Last edited by Mott; 01-26-2019 at 02:12 PM. Reason: Add
I spend loads of time downtown. My friends live in brownstones. A colleague lives at edge. When you say downtown do you mean the CBD? Cause other than the boutiques in a few old high rises. I’m just not seeing it. You can’t look at the loop as it sits today and say that it’s there to serve residents. I know way, way, WAY to many people who live in the 10 blocks north of 23rd, the gate wood/10 penn who could stand to use this for commuting and connecting to local communities. It’s painfully obvious that it tours AA Bricktown and midtown commercial properties. I guess my biggest point is: if you have to drive your car to hook up with it? What IS the point?
Unless you admit that it’s a tourist attraction and not transit.
The definition of transit is the movement of people from one place to another. The streetcar is transit.
I haven't posted in this thread since the opening of the streetcar, but I've ridden it around 20 times. I live nearest to the North Hudson stop, and I frequent downtown and Bricktown even more now, now that I don't have to worry about finding parking and having to rely on an automobile. The streetcar is awesome.

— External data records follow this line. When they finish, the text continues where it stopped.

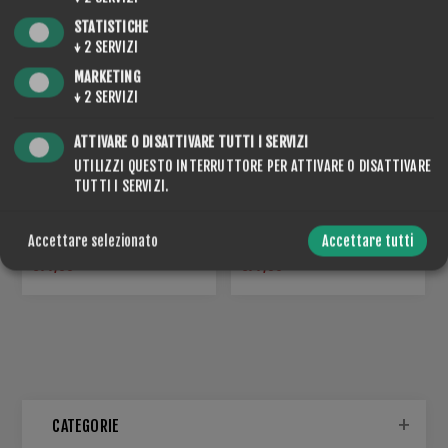
STATISTICHE
↓
2
SERVIZI
MARKETING
↓
2
SERVIZI
ATTIVARE O DISATTIVARE TUTTI I SERVIZI
UTILIZZI QUESTO INTERRUTTORE PER ATTIVARE O DISATTIVARE
TUTTI I SERVIZI.
POWDER 471 NF FLUOR
POWDER 475 NF FLUOR
FREE WARM 5
FREE MEDIUM 15
Accettare selezionato
Accettare tutti
€77,00
€77,00
CATEGORIE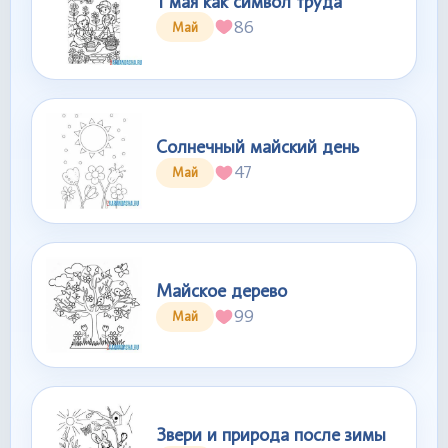
1 мая как символ труда
86
Май
Солнечный майский день
47
Май
Майское дерево
99
Май
Звери и природа после зимы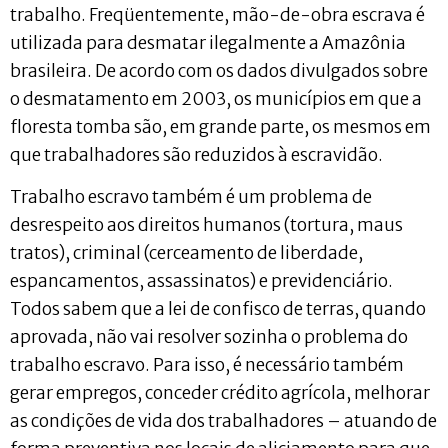
trabalho. Freqüentemente, mão-de-obra escrava é
utilizada para desmatar ilegalmente a Amazônia
brasileira. De acordo com os dados divulgados sobre
o desmatamento em 2003, os municípios em que a
floresta tomba são, em grande parte, os mesmos em
que trabalhadores são reduzidos à escravidão.
Trabalho escravo também é um problema de
desrespeito aos direitos humanos (tortura, maus
tratos), criminal (cerceamento de liberdade,
espancamentos, assassinatos) e previdenciário.
Todos sabem que a lei de confisco de terras, quando
aprovada, não vai resolver sozinha o problema do
trabalho escravo. Para isso, é necessário também
gerar empregos, conceder crédito agrícola, melhorar
as condições de vida dos trabalhadores – atuando de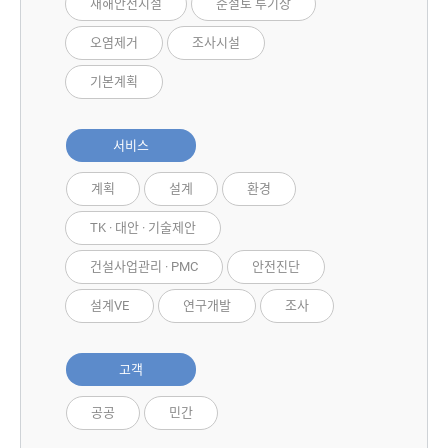
재해안전시설
준설토 투기장
오염제거
조사시설
기본계획
서비스
계획
설계
환경
TK · 대안 · 기술제안
건설사업관리 · PMC
안전진단
설계VE
연구개발
조사
고객
공공
민간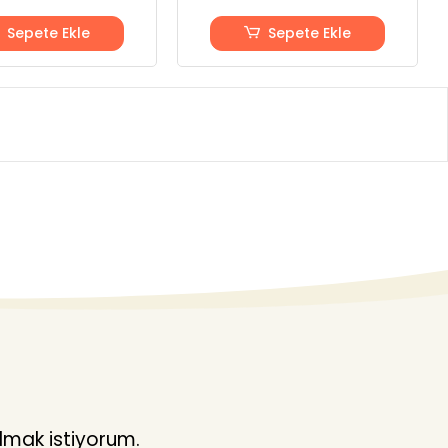
Sepete Ekle
Sepete Ekle
lmak istiyorum.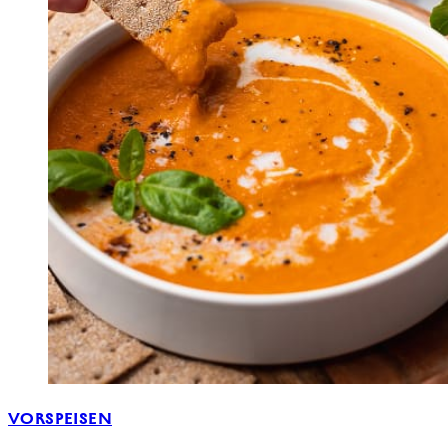
VORSPEISEN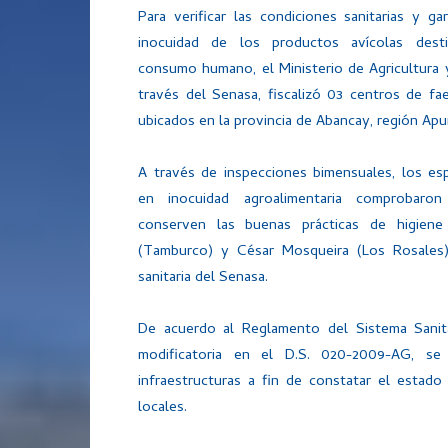
Para verificar las condiciones sanitarias y gar
inocuidad de los productos avícolas dest
consumo humano, el Ministerio de Agricultura 
través del Senasa, fiscalizó 03 centros de fa
ubicados en la provincia de Abancay, región Apu
A través de inspecciones bimensuales, los esp
en inocuidad agroalimentaria comprobaro
conserven las buenas prácticas de higiene
(Tamburco) y César Mosqueira (Los Rosales)
sanitaria del Senasa.
De acuerdo al Reglamento del Sistema Sanit
modificatoria en el D.S. 020-2009-AG, se
infraestructuras a fin de constatar el estado
locales.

Instead of a binary framing of the streetcar as either tourist or transit, maybe consider it on a spectrum of more tourist to more transit. Right now, the streetcar may lean more towards tourist, but that makes sense since it is brand new option and there has been no time for the city to grow around it. Hopefully, there will be large residence/convention/business increases near stops, building of commuter rail and streetcar expansion, and the changing of lifestyles for some... and these changes can move the streetcar towards more transit purposes. To the latter for example, when people move to OKC now they can now make a conscious decision to live near a streetcar stop and use it to get to work or around the area.
Anyway, I'm just saying that as there is continued densification, car-less transportation infrastructure, and perception shifts, the streetcar purposes may shift.
So will we be able to see statistics for ridership once the "free trips" disappears? I mean, are ridership stats being collected currently? My gut says it will drop once the gratis period ends.
Even though the first experience with the streetcar may not have been ideal, I'm still supportive of the efforts and I can't wait until the next time a full-on level 11 night of drinking is planned in the core. The decision of "should we go to midtown/bricktown/AA/Deep Deuce" is less critical now that one can simply hop on the street car and go to all areas. Very much looking forward to it!
My friend from college that I ran in to lives a few blocks from one of the stops and works in the CBD. He says he absolutely loves it he takes it to/from work work and then all over at night/weekends to visit various breweries and restaurants.
Not sure what happened Friday night, but myself and a group of people were waiting @ a stop for almost 30 minutes and a streetcar never came. It was around 10pm and I checked social media for service interruptions and saw nothing.
Anyways it wasn't a good look for 8 out of 10 people in my group who it would have been their first ride on it. We ended up ordering Ubers that literally picked us up @ the platform.
The on-screen arrival time said 3 minutes the entire 30 minutes we stood there in the cold.
Perhaps the estimated arrival times should be suspended. Better to have no information than information that is almost always unreliable.
My understanding is the website is more accurate than the boards in general. Recommend checking there when in doubt about the boards.